### What you need to do
A word-for-word transcript of the closing lines is required: from the one with "Identify the document" through the final line of the data.

### Records for processing
▽

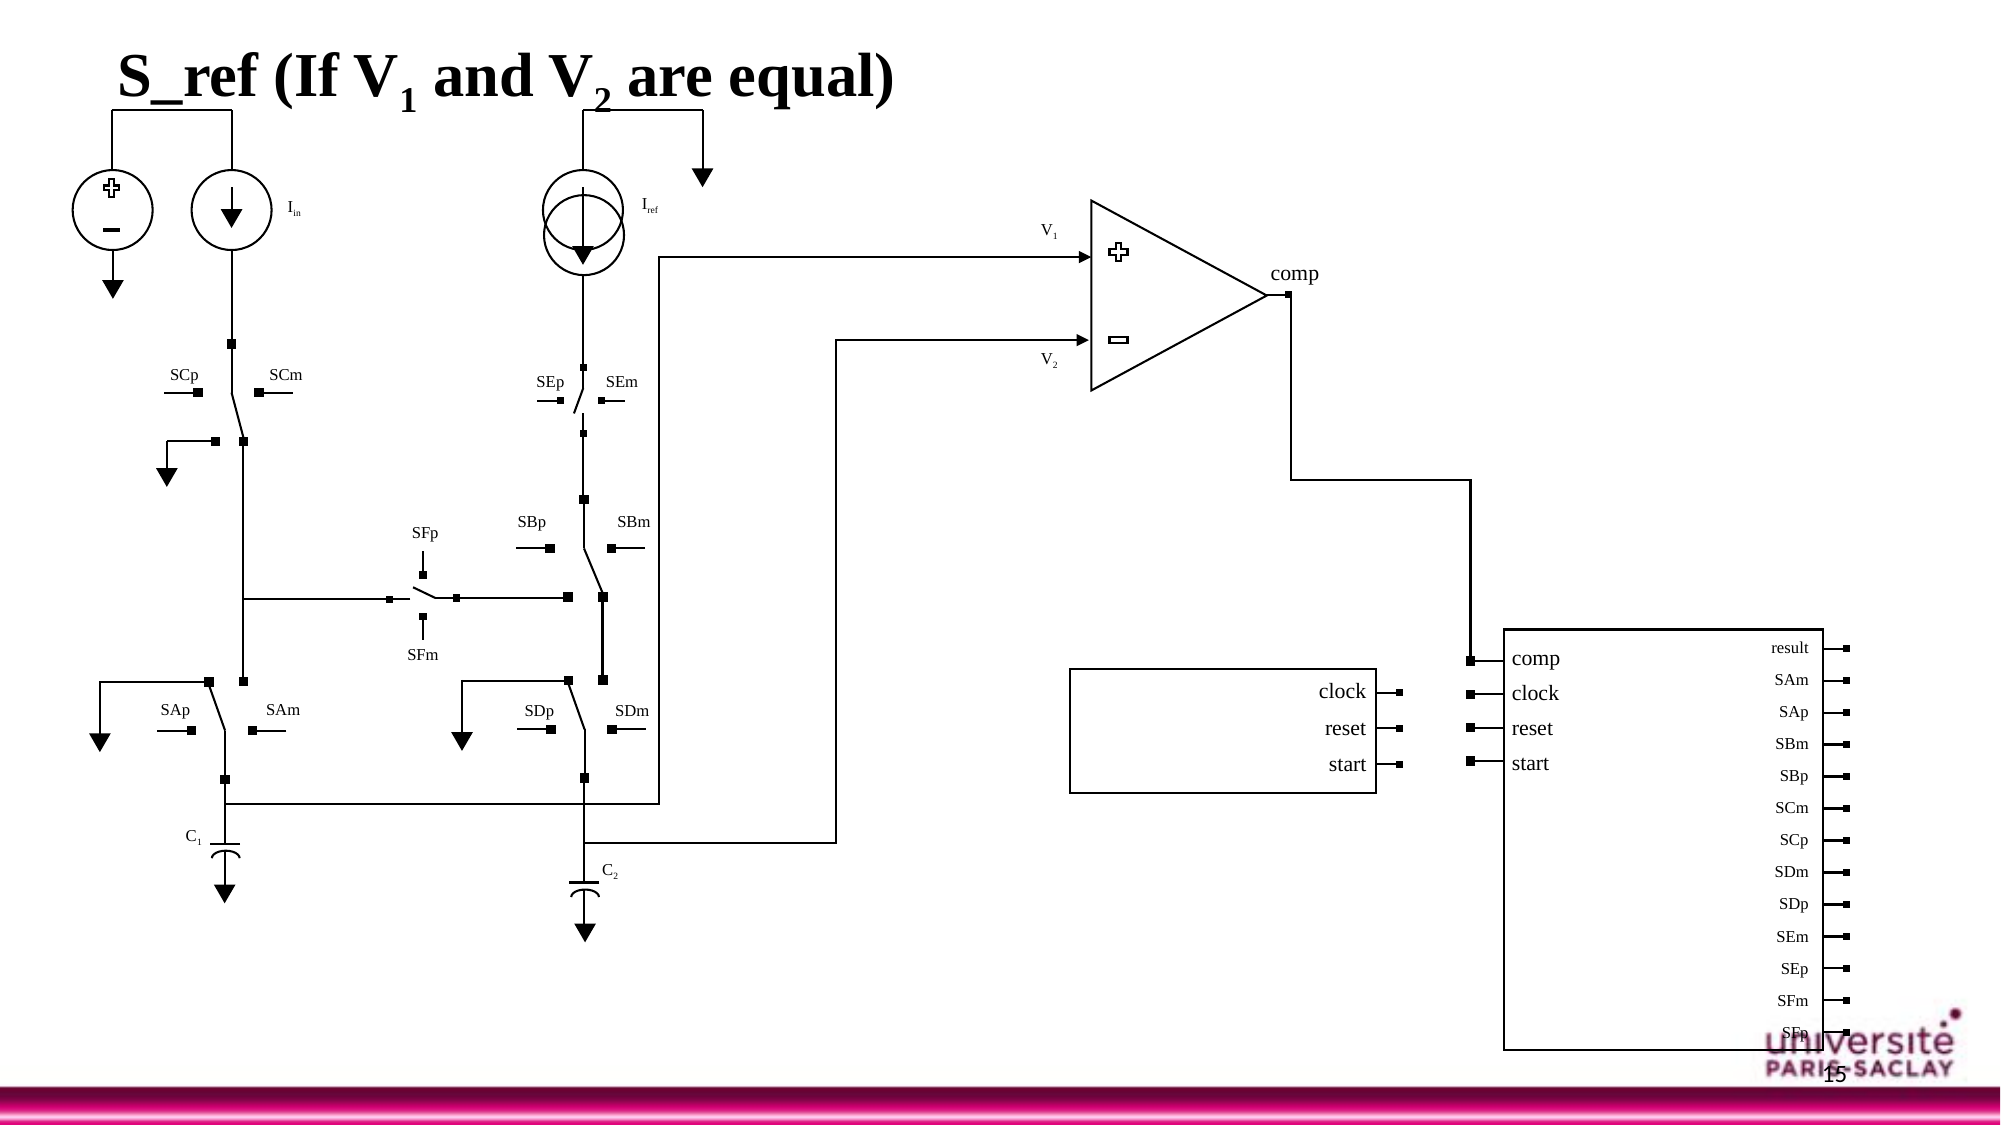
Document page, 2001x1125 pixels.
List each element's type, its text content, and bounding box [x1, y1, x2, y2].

title S_ref (If V1 and V2 are equal) [102, 27, 1828, 109]
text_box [47, 109, 1850, 1050]
slide_number 15 [1412, 1042, 1863, 1103]
picture [0, 0, 2001, 1125]
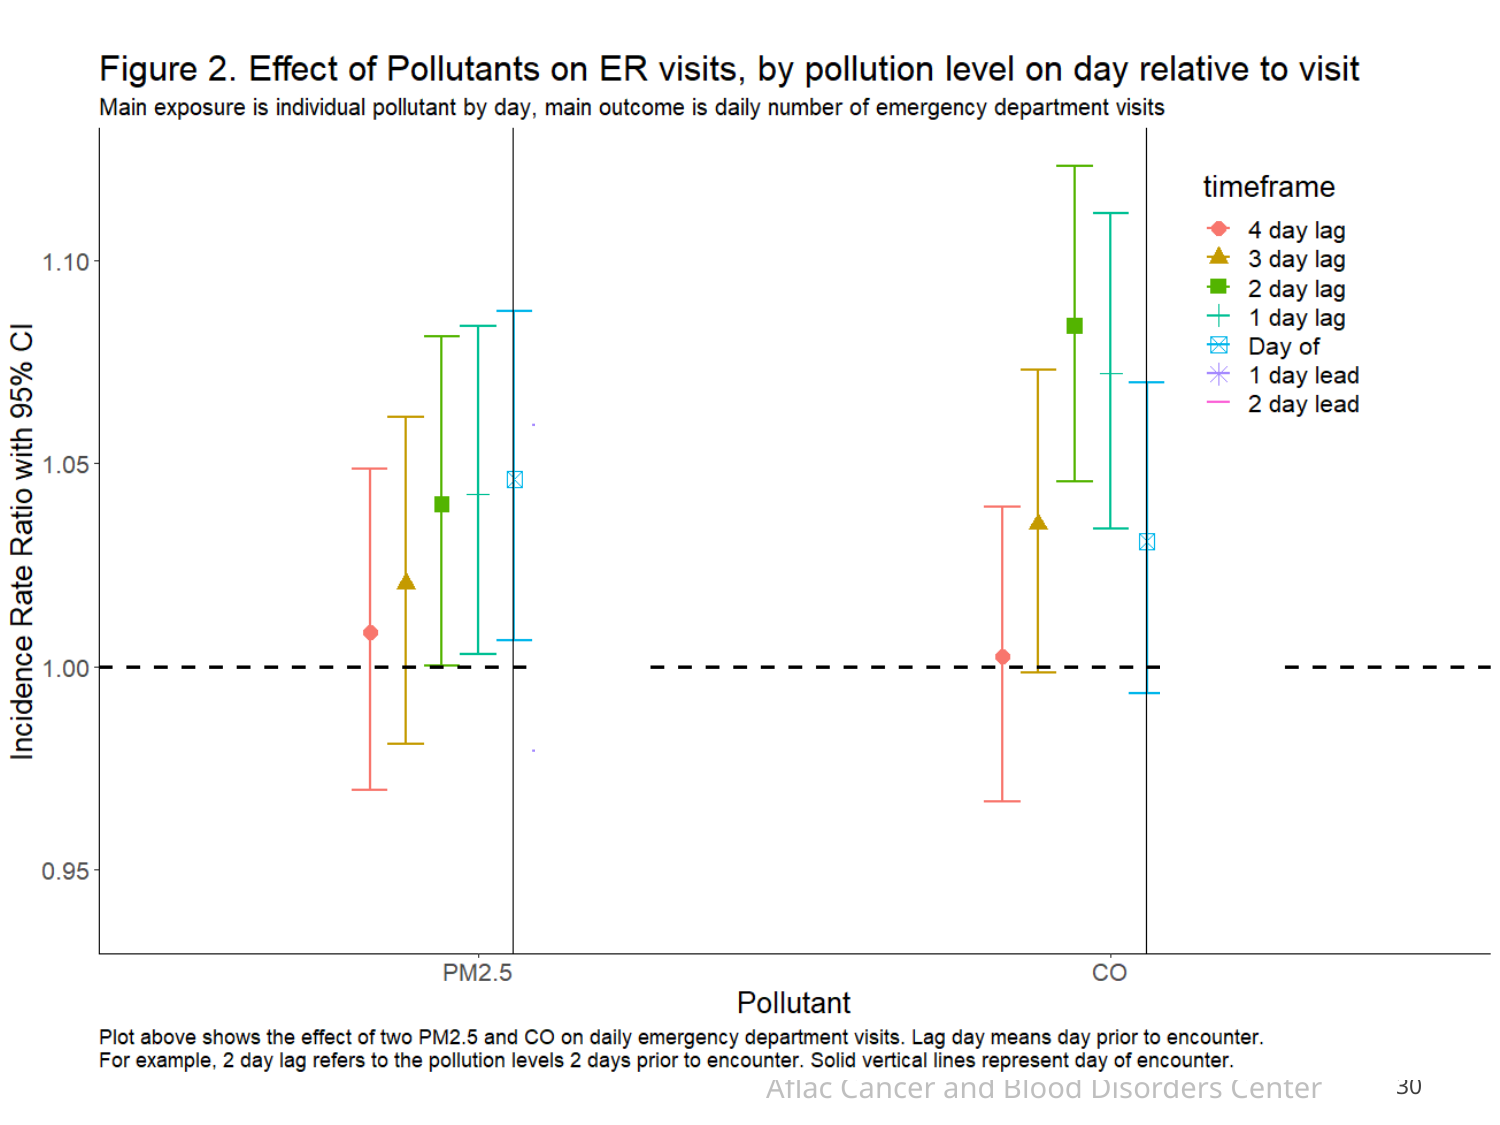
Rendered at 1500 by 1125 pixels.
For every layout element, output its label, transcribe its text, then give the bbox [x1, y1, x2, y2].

picture [0, 45, 1500, 1080]
slide_number 30 [1362, 1088, 1438, 1125]
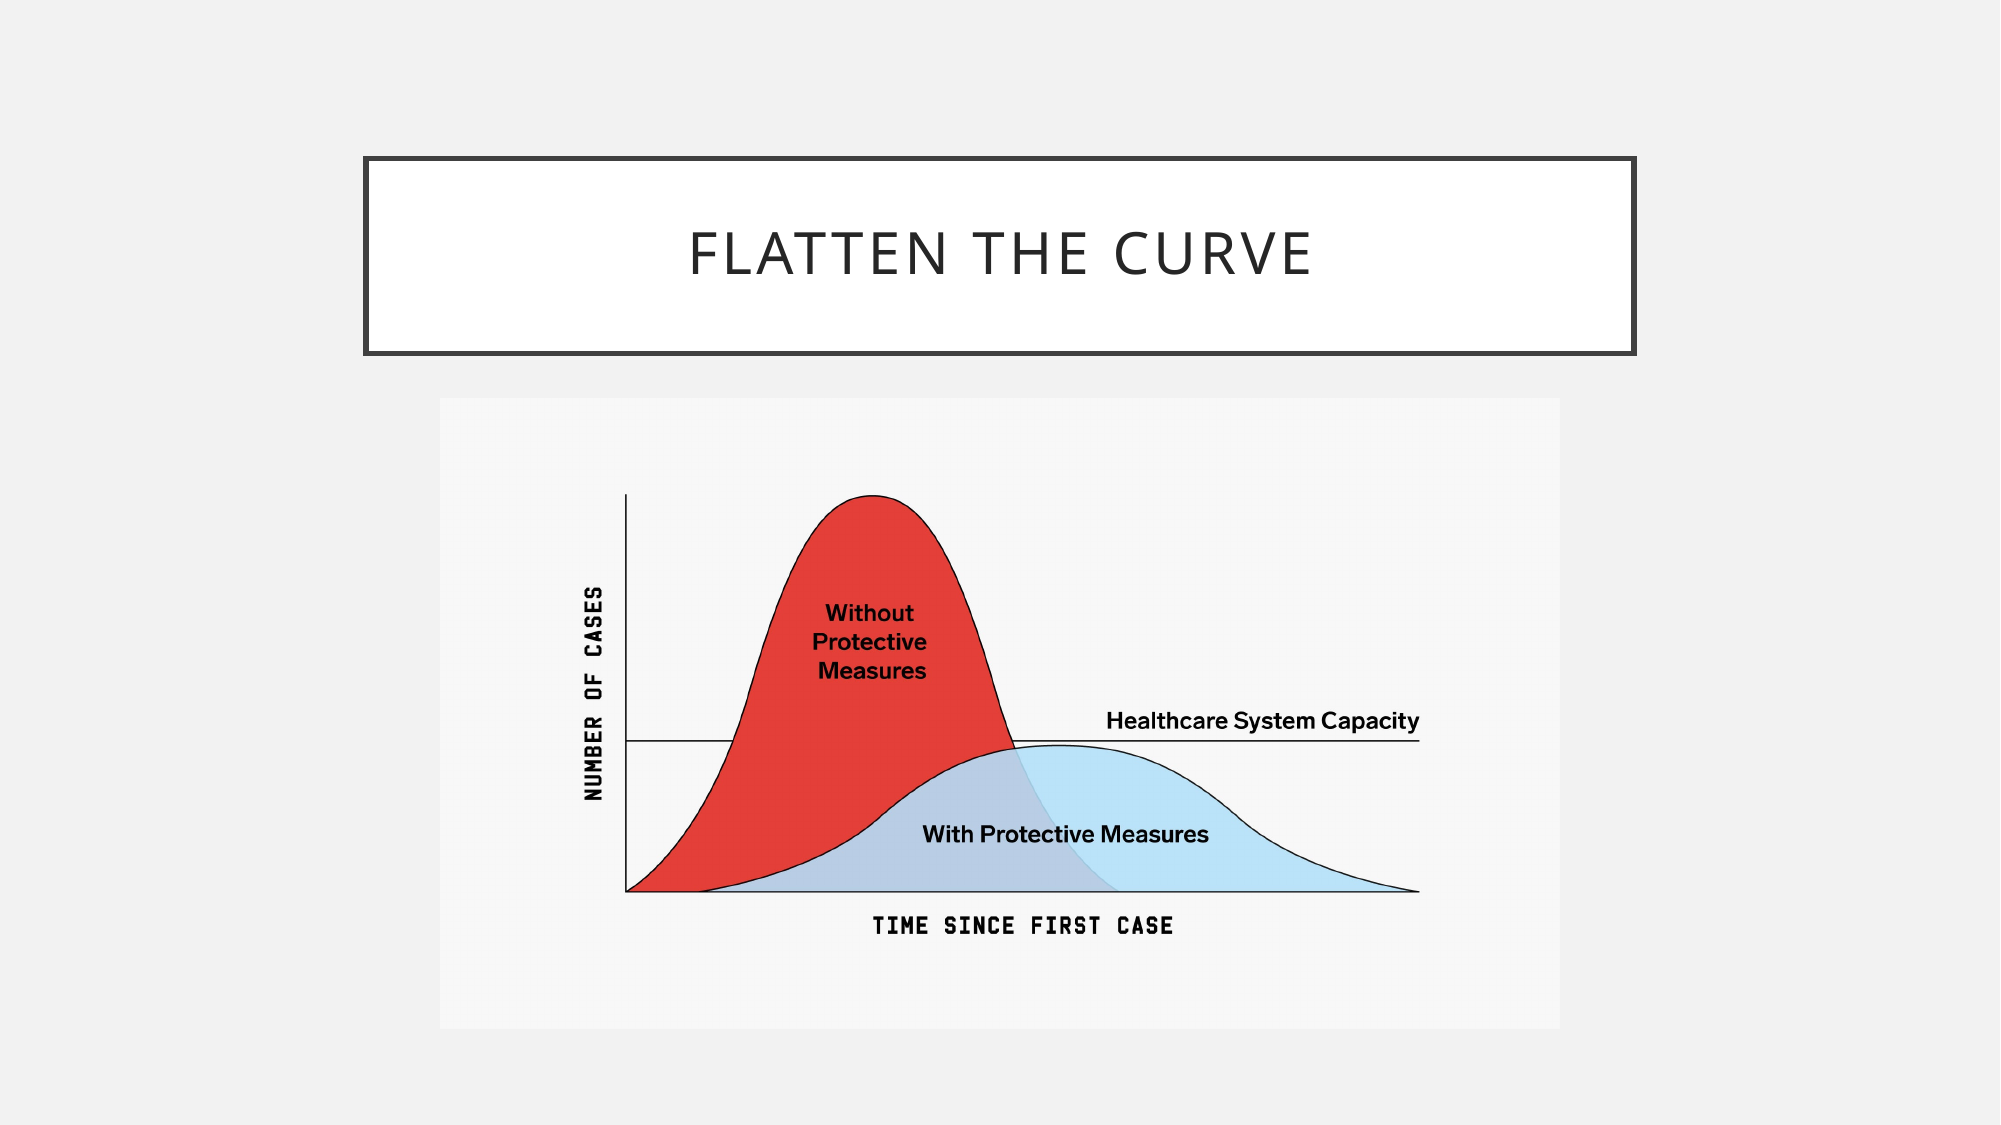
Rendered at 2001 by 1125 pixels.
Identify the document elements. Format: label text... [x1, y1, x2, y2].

title FLATTEN THE CURVE [363, 156, 1637, 356]
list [440, 398, 1560, 1029]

△

### Completed exercise
Identify the document elements. Format: label text... [x1, y1, x2, y2].

title FLATTEN THE CURVE [363, 156, 1637, 356]
list [440, 398, 1560, 1029]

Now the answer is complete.